How to pad variable length input tensor representing text

neuralpat · January 3, 2021, 12:29pm

Hi,

This is my model:

ImdbReviewModel(
(embed): Embedding(95423, 30)
(gru): GRU(30, 128)
(fc1): Linear(in_features=128, out_features=1, bias=True)
)

I’m wanting to do sentiment analysis on the imdb dataset, but I’m having trouble batching the data.
Obviously, review all have different lengths which would not be a problem for the embedding layer, but dataloader is not able to batch it.

Now, I think that I’m supposed to to pad my tensors but I really don’t understand how.
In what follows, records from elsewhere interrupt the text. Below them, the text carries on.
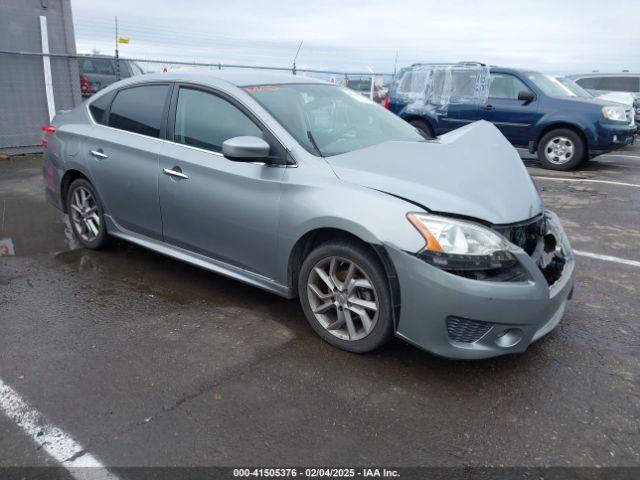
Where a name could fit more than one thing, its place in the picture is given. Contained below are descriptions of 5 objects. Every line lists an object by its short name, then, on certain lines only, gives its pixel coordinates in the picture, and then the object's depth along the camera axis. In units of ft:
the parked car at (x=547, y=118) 31.24
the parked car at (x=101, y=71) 43.83
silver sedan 9.04
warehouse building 31.01
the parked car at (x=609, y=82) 52.37
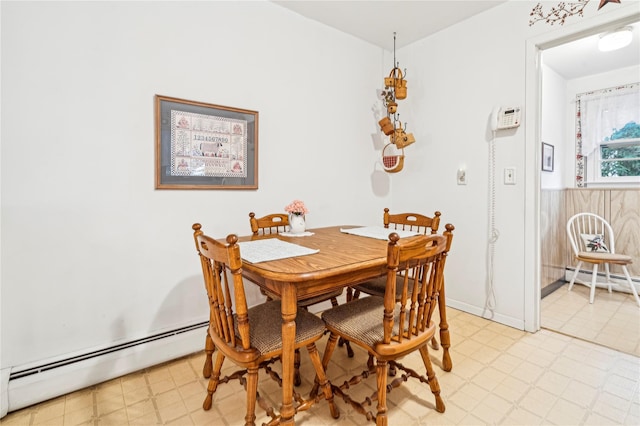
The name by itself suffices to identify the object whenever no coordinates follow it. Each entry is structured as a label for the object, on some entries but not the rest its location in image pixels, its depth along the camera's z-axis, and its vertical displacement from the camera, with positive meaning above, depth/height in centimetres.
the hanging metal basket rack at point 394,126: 269 +78
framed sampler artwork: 188 +43
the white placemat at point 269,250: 139 -20
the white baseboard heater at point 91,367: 149 -86
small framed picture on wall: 317 +56
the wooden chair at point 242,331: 115 -53
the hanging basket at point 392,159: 279 +47
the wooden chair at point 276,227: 204 -12
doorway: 235 +9
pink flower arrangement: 202 +1
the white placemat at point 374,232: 195 -15
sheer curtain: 325 +104
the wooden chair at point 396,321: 118 -51
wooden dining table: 118 -27
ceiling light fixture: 233 +134
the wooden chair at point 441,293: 180 -51
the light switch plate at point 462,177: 264 +29
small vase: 204 -8
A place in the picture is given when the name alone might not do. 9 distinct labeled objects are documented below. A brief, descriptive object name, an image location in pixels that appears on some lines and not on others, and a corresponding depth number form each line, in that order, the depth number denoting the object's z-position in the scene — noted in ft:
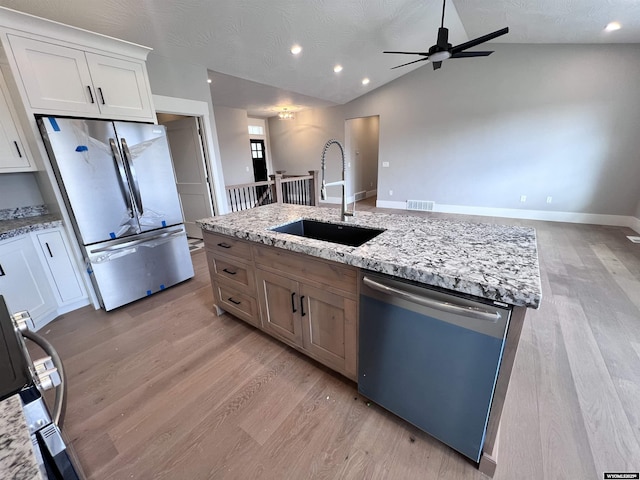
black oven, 1.46
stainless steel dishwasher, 3.19
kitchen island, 3.19
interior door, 12.55
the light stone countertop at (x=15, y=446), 1.07
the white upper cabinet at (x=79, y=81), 6.37
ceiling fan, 9.64
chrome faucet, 5.78
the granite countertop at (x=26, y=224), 6.71
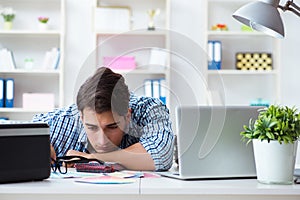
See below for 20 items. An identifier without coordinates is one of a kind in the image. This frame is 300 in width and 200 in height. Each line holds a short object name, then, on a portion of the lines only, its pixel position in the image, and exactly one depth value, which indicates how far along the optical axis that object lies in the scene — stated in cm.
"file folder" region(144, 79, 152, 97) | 429
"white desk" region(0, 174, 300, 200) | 138
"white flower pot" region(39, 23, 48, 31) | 447
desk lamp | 165
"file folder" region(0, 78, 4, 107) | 439
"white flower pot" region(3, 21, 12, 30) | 445
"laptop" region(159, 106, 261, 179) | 161
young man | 198
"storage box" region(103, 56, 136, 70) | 445
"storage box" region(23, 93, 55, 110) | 443
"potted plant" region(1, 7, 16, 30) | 445
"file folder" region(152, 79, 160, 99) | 426
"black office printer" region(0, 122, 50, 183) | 148
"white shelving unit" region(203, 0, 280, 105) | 464
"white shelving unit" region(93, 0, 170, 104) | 448
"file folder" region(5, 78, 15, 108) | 441
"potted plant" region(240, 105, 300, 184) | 151
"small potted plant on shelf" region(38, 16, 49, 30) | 446
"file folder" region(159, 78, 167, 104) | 423
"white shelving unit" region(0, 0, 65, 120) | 456
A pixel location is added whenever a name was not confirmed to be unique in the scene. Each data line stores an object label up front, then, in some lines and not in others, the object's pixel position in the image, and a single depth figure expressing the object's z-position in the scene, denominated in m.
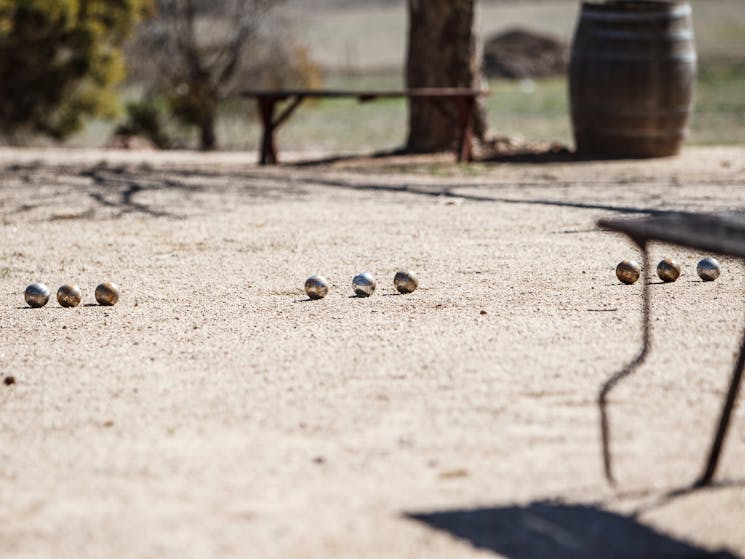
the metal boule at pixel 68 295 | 12.12
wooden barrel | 24.08
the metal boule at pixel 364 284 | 12.18
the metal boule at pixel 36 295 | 12.14
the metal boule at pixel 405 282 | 12.34
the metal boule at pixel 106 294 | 12.21
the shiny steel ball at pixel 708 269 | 12.34
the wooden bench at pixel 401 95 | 24.36
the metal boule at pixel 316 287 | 12.13
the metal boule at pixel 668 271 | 12.40
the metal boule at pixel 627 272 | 12.35
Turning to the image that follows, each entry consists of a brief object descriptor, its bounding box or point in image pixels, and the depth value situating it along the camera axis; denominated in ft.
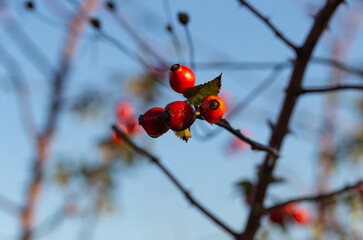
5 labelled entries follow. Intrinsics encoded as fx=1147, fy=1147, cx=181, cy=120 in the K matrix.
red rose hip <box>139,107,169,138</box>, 1.41
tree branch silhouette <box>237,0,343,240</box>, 1.66
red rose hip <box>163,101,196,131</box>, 1.38
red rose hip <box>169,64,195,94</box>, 1.43
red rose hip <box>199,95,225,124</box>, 1.38
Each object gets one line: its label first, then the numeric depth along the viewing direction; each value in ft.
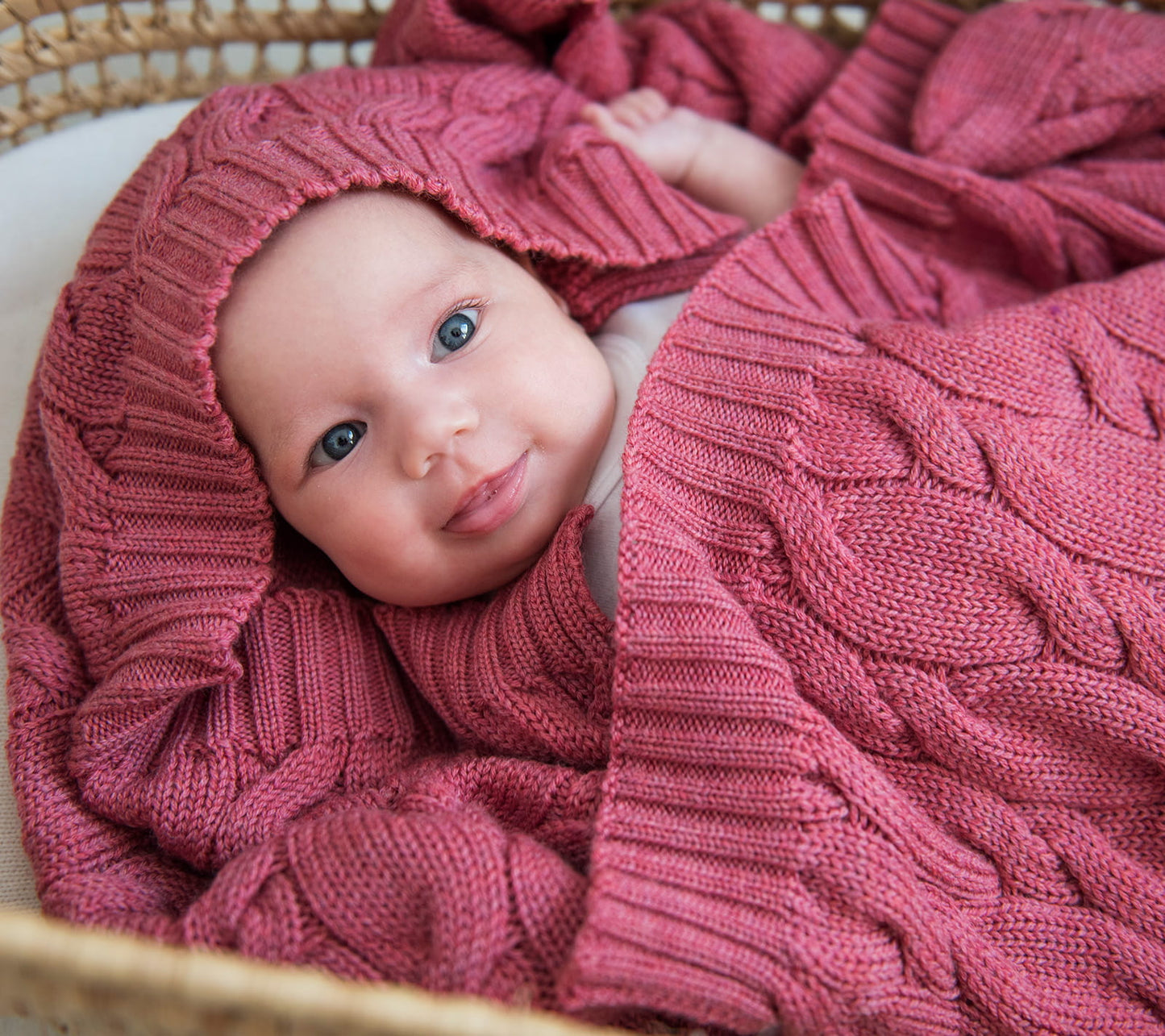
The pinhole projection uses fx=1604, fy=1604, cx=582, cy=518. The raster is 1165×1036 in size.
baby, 1.33
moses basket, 0.97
I’ve looked at a lot of threads in this forum and I’ve looked at the docs but I have no idea what to do.
I guess I have to write my own collate_fn and pad inside it but I’m not sure which function I should use for padding and what that function has to return.

Also it seems that packed-padding is meant for RNNs, but my first layer is an embedding layer so maybe that’s not even the right thing?

Help would be very much appreciated.

This is my current code:

train_loader = DataLoader(train_dataset.dataset, 10, shuffle=True, collate_fn=collate_fn_padd)

def collate_fn_padd(batch):
    all_inputs = []
    all_labels = []

    for sample in batch:
        input, label = sample
        all_inputs.append(input)
        all_labels.append(label)
    batch = torch.nn.utils.rnn.pad_sequence(all_inputs)

    batch = list(zip(batch, all_labels))

    return batch

2 problems with that code. 1. the tensors don’t actually seem padded (no zeros), 2. that gives a list, not a “proper” batch, that I can feed to the network right?

neuralpat · January 3, 2021, 2:09pm

Okay, I solved the issue. I padded my tensors with this function (inside the dataset):

 def pad_tensor(t):
     t = torch.tensor(t)
     padding = max(max_review_len) - t.size()[0]
     t = torch.nn.functional.pad(t, (0, padding))
     return t